404envelope not foundThe requested envelope could not be found.
500server errorUnexpected failure (status retrieval, network issues, etc.).

Error Handling

We return a non-2xx HTTP status and a JSON body with ok: false and an error key. Your client should check response.ok and handle these values appropriately.

For example:

Example
                    
{
  "ok": false,
  "error": "documents is required"
}

Common errors

HTTPErrorMeaning
400documents is requiredProvide a non-empty documents array with valid document IDs.
400document_id is requiredEach document must have a valid document_id. It is required for mapping and document preparation.
400email_template_id is requiredProvide a valid email template ID.
400no valid documents or recipientsCheck document IDs and recipients (name, email, and recipient numbers).
401Missing or invalid token.
402insufficient_creditsBuy credits or top up.
403email template not found for this companyTemplate ownership mismatch.
403invalid_document_idsOne or more documents aren’t owned by your company.
500server errorUnexpected failure (conversion, I/O).

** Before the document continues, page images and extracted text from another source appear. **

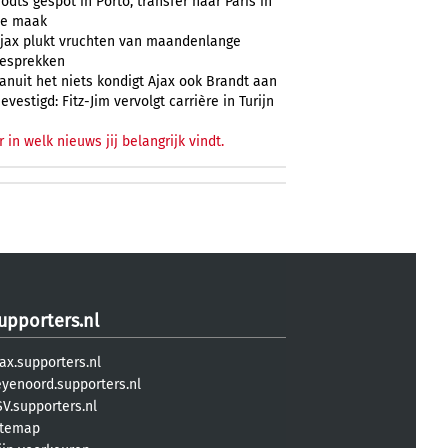
odts gespot in Porto, transfer naar Paris in
e maak
jax plukt vruchten van maandenlange
esprekken
anuit het niets kondigt Ajax ook Brandt aan
evestigd: Fitz-Jim vervolgt carrière in Turijn
r in welk nieuws jij belangrijk vindt.
upporters.nl
ax.supporters.nl
eyenoord.supporters.nl
V.supporters.nl
itemap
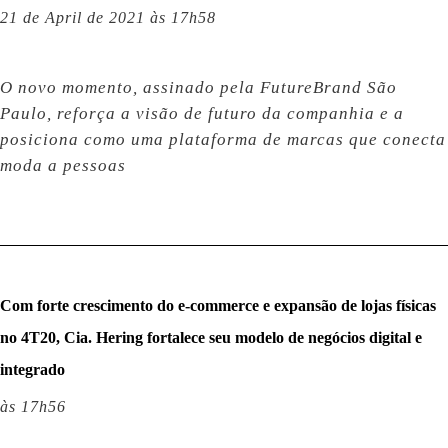
21 de April de 2021 às 17h58
O novo momento, assinado pela FutureBrand São
Paulo, reforça a visão de futuro da companhia e a
posiciona como uma plataforma de marcas que conecta
moda a pessoas
Com forte crescimento do e-commerce e expansão de lojas físicas
no 4T20, Cia. Hering fortalece seu modelo de negócios digital e
integrado
às 17h56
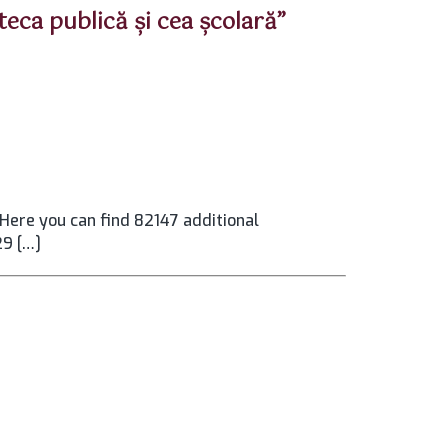
teca publică şi cea şcolară”
ere you can find 82147 additional
29 […]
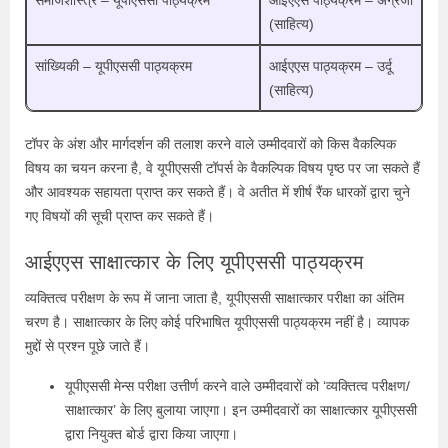
(साहित्य)
सांख्यिकी – यूपीएससी पाठ्यक्रम
आईएएस पाठ्यक्रम – उर्दू
(साहित्य)
टॉपर के अंश और मार्गदर्शन की तलाश करने वाले उम्मीदवारों को किस वैकल्पिक
विषय का चयन करना है, वे यूपीएससी टॉपर्स के वैकल्पिक विषय पृष्ठ पर जा सकते हैं
और आवश्यक सहायता प्राप्त कर सकते हैं। वे अतीत में शीर्ष रैंक धारकों द्वारा चुने
गए विषयों की सूची प्राप्त कर सकते हैं।
आईएएस साक्षात्कार के लिए यूपीएससी पाठ्यक्रम
व्यक्तित्व परीक्षण के रूप में जाना जाता है, यूपीएससी साक्षात्कार परीक्षा का अंतिम
चरण है। साक्षात्कार के लिए कोई परिभाषित यूपीएससी पाठ्यक्रम नहीं है। व्यापक
मुद्दों से प्रश्न पूछे जाते हैं।
यूपीएससी मेन्स परीक्षा उत्तीर्ण करने वाले उम्मीदवारों को ‘व्यक्तित्व परीक्षण/
साक्षात्कार’ के लिए बुलाया जाएगा। इन उम्मीदवारों का साक्षात्कार यूपीएससी
द्वारा नियुक्त बोर्ड द्वारा किया जाएगा।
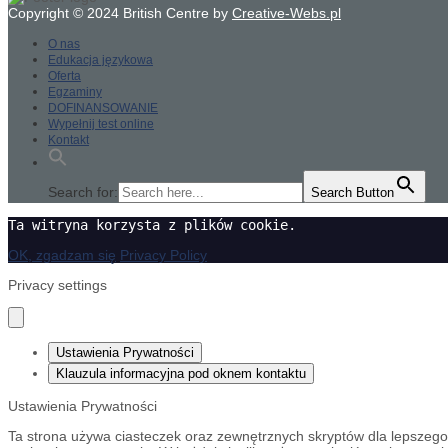
Copyright © 2024 British Centre by
Creative-Webs.pl
O nas
Edukacja językowa
Oferta
Egzaminy
DOFINANSOWANIE
Wypełnij test online
Kontakt
Search for:
Search Button
Ta witryna korzysta z plików cookie.
OK, zgadzam się
Privacy Policy
Privacy settings
Ustawienia Prywatności
Klauzula informacyjna pod oknem kontaktu
Ustawienia Prywatności
Ta strona używa ciasteczek oraz zewnętrznych skryptów dla lepszego d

Retry or contact support.

Webhooks (optional)

Inkless can POST JSON to your webhook endpoint for events such as:

  • document_signing_link_sent
  • document_signed
  • archive_ready
  • link_resent
Example payload
{
  "event": "document_signed",
  "company_id": 16,
  "doc_token": "a1b2...c3d4",
  "secure_link_id": 271,
  "recipient": { "name": "Joe Blogs", "email": "Joe@example.com" },
  "signed_at": "2025-09-04T10:25:31Z",
  "metadata": { "ip": "203.0.113.5", "user_agent": "..." }
}

Ask support to enable & configure your webhook URL. Use HTTPS. We can sign payloads and retry deliveries if needed.

Changelog

  • 2025-09-04 — Added docs for get_credits, list_email_templates, list_document_templates, and get_artifact. Kept layout, added PHP/Python examples, generic tab & copy handling.
  • 2025-09-04 — Initial docs for send_link. Credits check & debit, ownership checks, audit logging, first-batch mailing.